- _Recorded data_
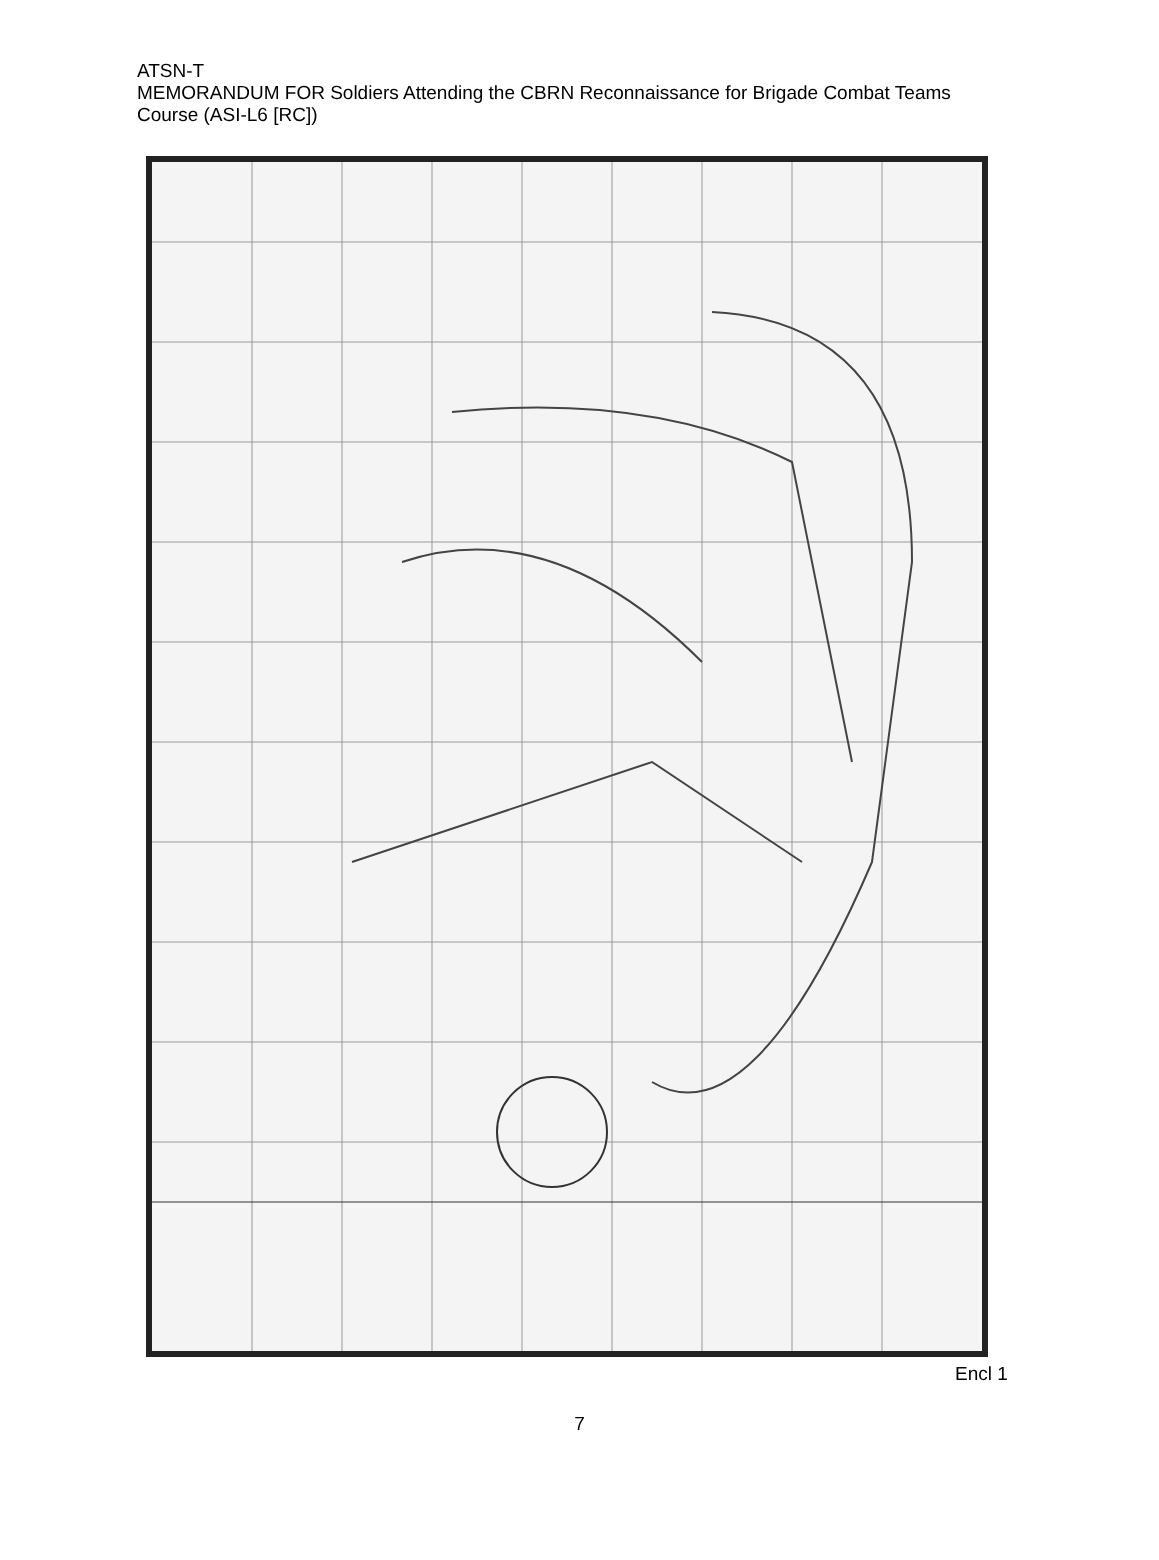ATSN-T
MEMORANDUM FOR Soldiers Attending the CBRN Reconnaissance for Brigade Combat Teams Course (ASI-L6 [RC])
Encl 1
7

- _Activity_
Down to the last line, print the material exactly, but not its pictures.

- _Task output_
ATSN-T
MEMORANDUM FOR Soldiers Attending the CBRN Reconnaissance for Brigade Combat Teams Course (ASI-L6 [RC])
Encl 1
7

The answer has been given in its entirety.